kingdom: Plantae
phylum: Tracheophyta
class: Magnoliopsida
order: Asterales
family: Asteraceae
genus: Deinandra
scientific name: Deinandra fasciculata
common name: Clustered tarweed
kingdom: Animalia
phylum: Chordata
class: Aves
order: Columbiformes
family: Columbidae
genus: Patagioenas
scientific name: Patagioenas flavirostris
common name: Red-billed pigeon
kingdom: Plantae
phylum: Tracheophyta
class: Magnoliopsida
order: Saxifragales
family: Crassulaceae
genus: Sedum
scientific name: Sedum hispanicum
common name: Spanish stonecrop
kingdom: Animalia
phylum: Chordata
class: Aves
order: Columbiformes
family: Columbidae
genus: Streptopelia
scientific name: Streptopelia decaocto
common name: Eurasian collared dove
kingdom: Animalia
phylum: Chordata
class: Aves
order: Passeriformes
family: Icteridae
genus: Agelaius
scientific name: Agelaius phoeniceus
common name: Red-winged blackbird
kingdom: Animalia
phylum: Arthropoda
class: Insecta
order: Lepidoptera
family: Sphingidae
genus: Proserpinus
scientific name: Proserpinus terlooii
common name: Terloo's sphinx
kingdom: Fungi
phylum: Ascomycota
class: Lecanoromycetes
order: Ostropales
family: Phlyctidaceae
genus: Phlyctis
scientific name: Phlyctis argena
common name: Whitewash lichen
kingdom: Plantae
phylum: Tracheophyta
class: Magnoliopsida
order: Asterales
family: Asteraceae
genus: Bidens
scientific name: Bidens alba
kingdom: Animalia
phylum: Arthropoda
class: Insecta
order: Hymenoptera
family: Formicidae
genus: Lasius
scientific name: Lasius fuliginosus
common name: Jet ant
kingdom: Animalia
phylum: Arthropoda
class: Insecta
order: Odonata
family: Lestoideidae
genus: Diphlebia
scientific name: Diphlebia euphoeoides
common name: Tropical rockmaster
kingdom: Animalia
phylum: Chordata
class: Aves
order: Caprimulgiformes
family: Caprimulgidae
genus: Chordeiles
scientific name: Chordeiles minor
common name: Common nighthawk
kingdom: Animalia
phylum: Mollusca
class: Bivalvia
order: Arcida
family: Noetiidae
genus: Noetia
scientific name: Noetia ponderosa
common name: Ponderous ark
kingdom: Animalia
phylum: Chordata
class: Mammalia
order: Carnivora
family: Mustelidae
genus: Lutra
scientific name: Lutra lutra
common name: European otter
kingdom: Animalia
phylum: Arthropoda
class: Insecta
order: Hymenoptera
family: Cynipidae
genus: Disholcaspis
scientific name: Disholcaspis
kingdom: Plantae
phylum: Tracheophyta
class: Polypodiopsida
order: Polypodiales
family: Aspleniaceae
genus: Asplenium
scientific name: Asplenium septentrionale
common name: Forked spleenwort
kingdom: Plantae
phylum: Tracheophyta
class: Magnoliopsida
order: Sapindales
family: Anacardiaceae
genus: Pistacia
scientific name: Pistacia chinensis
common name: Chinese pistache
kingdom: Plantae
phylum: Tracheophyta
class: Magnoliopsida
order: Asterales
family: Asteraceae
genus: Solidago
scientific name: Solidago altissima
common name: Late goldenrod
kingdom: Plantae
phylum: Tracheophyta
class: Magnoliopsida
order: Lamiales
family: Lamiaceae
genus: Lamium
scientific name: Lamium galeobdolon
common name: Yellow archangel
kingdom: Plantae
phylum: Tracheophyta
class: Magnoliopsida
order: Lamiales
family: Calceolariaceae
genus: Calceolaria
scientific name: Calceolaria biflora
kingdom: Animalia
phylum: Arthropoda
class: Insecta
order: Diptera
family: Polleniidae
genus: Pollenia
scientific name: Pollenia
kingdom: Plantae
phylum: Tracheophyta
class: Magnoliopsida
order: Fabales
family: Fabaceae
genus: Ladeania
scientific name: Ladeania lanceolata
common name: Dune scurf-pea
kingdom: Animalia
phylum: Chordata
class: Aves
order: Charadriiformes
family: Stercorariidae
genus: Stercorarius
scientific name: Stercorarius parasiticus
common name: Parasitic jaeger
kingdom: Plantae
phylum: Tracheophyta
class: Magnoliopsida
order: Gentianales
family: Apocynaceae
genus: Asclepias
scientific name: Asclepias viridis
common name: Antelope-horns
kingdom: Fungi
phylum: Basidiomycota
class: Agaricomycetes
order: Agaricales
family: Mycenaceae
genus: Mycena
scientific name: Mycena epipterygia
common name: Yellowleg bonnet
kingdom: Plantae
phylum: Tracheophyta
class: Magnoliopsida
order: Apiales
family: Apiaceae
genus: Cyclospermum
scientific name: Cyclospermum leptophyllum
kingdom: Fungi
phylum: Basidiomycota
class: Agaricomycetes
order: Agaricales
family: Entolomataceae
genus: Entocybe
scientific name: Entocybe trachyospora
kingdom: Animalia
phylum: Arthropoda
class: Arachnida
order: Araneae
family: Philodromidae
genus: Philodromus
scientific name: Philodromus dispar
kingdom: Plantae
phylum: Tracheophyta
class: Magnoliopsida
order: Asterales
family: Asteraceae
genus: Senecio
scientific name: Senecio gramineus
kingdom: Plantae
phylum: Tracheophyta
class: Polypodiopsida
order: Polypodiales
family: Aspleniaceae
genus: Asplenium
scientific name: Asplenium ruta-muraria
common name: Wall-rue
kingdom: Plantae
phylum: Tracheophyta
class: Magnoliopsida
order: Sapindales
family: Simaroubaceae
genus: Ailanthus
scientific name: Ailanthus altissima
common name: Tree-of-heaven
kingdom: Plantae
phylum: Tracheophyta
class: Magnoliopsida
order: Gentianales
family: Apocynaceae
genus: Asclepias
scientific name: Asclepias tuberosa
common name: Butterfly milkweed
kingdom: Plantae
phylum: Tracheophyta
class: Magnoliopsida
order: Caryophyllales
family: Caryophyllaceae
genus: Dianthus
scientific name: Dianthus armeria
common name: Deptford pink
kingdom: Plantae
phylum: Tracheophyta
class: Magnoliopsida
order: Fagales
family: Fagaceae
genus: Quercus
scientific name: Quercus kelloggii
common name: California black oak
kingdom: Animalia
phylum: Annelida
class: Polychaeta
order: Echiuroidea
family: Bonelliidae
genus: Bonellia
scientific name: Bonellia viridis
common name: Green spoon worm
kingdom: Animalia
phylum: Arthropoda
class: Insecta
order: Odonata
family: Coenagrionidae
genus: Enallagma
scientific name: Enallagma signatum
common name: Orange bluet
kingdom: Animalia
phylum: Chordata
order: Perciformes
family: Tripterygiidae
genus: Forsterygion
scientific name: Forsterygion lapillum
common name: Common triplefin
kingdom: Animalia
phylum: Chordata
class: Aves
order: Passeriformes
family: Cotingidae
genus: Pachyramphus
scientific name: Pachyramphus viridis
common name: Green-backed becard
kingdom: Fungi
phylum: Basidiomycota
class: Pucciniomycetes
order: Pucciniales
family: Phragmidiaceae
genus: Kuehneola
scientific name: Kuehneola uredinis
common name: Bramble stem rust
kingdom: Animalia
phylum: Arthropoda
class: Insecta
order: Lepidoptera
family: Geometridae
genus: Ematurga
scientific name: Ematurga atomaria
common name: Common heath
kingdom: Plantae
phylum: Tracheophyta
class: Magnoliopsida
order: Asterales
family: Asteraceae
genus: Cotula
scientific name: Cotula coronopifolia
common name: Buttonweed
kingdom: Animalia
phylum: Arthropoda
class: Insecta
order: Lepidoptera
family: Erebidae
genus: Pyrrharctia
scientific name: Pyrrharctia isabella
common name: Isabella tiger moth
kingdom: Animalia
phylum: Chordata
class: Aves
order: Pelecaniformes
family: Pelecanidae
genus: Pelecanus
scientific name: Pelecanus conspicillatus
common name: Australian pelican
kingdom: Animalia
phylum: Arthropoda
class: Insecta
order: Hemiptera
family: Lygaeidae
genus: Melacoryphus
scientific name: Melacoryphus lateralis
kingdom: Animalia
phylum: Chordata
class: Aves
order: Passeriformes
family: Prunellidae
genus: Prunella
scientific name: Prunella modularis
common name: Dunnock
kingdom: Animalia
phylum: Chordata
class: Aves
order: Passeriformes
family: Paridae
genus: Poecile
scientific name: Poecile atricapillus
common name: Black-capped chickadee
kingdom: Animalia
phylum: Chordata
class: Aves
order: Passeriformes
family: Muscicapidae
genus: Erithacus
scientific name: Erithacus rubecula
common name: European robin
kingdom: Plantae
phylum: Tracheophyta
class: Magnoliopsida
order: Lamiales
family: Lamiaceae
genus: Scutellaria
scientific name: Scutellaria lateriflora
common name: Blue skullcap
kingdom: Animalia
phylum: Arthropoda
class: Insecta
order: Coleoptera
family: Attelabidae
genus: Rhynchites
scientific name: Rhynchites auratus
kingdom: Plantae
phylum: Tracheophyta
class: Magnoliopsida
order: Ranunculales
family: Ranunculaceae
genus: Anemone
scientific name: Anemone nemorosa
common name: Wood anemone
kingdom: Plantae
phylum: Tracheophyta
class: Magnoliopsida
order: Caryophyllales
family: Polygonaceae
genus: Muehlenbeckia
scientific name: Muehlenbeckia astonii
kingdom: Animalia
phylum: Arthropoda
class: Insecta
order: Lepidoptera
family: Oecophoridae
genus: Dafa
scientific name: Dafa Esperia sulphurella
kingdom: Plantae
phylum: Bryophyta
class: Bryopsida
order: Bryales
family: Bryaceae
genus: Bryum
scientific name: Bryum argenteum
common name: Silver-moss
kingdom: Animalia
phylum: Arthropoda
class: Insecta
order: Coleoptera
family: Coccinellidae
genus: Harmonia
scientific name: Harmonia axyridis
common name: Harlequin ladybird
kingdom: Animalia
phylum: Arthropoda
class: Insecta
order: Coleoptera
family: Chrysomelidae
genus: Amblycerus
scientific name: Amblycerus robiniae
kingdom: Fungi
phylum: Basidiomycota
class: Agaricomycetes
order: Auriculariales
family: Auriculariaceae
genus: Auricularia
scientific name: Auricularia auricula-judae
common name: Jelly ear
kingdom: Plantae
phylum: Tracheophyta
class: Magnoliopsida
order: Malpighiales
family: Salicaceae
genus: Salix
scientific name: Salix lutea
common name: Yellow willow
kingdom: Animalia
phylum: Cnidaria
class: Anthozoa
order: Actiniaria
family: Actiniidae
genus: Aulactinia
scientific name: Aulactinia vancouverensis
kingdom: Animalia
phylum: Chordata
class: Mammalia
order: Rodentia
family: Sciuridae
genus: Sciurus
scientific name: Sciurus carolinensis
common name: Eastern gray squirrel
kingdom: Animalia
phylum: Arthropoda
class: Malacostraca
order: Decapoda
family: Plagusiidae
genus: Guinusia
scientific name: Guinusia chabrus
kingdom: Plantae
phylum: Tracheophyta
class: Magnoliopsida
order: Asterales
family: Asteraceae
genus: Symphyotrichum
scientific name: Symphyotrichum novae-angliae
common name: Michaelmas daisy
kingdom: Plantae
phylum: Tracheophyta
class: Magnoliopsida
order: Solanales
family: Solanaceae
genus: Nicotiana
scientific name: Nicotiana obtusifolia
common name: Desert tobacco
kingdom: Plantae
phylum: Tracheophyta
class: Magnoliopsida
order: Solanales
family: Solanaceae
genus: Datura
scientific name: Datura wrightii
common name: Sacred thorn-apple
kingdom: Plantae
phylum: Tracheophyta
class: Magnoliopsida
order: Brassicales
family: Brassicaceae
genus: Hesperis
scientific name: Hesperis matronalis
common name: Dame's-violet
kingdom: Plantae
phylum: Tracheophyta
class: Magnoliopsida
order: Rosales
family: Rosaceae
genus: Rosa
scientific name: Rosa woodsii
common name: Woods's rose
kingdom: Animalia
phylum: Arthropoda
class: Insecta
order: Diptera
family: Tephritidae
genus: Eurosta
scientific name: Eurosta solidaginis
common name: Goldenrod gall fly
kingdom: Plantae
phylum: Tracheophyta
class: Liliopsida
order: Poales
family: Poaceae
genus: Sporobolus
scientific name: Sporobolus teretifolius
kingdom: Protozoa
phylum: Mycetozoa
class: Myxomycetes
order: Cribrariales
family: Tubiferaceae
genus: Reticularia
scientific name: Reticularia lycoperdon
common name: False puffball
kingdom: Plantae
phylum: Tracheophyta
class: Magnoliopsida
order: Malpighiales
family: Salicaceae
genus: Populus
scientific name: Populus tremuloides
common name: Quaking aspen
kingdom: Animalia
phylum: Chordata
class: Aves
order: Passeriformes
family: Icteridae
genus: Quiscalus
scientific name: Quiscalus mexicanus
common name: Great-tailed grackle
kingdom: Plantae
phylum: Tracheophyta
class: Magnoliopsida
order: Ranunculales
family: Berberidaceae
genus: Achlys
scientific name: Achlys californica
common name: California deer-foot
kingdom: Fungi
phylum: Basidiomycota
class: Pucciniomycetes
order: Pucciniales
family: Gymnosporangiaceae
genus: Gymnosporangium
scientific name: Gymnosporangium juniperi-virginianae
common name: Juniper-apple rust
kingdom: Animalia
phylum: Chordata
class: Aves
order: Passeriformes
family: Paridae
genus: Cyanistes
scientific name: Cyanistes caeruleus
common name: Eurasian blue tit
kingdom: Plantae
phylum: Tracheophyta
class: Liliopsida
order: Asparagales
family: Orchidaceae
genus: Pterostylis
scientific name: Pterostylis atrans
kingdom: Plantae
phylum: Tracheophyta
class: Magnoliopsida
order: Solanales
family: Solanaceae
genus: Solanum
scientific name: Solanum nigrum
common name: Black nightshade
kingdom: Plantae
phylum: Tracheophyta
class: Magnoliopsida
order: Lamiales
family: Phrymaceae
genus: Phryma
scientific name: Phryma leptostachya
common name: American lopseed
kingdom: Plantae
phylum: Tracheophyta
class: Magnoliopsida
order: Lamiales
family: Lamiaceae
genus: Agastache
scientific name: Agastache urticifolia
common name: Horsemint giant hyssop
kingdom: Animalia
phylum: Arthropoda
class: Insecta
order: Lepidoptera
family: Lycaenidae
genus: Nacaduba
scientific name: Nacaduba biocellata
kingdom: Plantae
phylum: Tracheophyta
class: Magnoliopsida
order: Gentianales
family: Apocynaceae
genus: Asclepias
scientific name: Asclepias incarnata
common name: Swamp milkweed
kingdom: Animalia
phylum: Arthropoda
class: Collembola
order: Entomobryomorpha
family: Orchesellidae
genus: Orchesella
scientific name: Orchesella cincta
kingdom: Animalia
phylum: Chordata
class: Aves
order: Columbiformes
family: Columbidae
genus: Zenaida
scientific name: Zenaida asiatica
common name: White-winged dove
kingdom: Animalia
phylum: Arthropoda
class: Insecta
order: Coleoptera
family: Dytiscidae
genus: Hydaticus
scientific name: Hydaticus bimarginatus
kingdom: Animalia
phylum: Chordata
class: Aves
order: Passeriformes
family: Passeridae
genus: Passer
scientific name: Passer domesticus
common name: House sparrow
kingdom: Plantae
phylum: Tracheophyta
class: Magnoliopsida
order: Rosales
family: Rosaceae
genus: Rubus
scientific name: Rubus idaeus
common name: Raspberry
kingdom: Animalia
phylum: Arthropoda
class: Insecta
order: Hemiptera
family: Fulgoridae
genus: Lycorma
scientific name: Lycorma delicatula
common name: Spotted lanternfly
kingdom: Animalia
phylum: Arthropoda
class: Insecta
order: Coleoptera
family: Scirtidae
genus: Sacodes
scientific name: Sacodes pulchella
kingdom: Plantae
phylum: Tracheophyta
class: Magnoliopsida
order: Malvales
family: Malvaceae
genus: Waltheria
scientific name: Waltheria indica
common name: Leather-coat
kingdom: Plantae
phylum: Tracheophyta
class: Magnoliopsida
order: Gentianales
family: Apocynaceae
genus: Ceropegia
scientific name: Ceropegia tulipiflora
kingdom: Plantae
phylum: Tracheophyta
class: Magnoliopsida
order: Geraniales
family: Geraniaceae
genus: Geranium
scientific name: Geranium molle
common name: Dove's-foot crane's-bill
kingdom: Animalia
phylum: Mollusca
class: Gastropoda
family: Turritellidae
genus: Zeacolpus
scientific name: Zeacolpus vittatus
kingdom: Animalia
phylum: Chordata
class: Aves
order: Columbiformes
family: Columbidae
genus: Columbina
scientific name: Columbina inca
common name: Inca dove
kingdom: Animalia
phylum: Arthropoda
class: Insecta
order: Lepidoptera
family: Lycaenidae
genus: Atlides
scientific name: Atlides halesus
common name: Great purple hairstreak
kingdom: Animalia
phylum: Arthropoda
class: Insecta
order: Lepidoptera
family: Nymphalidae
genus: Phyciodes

Your goal:
Return, unchanged, the lines of the material starting with the line that contains "common name: Yellow archangel" and going on through the line that contains "family: Apiaceae". Include both of these lines.

Response below:
common name: Yellow archangel
kingdom: Plantae
phylum: Tracheophyta
class: Magnoliopsida
order: Lamiales
family: Calceolariaceae
genus: Calceolaria
scientific name: Calceolaria biflora
kingdom: Animalia
phylum: Arthropoda
class: Insecta
order: Diptera
family: Polleniidae
genus: Pollenia
scientific name: Pollenia
kingdom: Plantae
phylum: Tracheophyta
class: Magnoliopsida
order: Fabales
family: Fabaceae
genus: Ladeania
scientific name: Ladeania lanceolata
common name: Dune scurf-pea
kingdom: Animalia
phylum: Chordata
class: Aves
order: Charadriiformes
family: Stercorariidae
genus: Stercorarius
scientific name: Stercorarius parasiticus
common name: Parasitic jaeger
kingdom: Plantae
phylum: Tracheophyta
class: Magnoliopsida
order: Gentianales
family: Apocynaceae
genus: Asclepias
scientific name: Asclepias viridis
common name: Antelope-horns
kingdom: Fungi
phylum: Basidiomycota
class: Agaricomycetes
order: Agaricales
family: Mycenaceae
genus: Mycena
scientific name: Mycena epipterygia
common name: Yellowleg bonnet
kingdom: Plantae
phylum: Tracheophyta
class: Magnoliopsida
order: Apiales
family: Apiaceae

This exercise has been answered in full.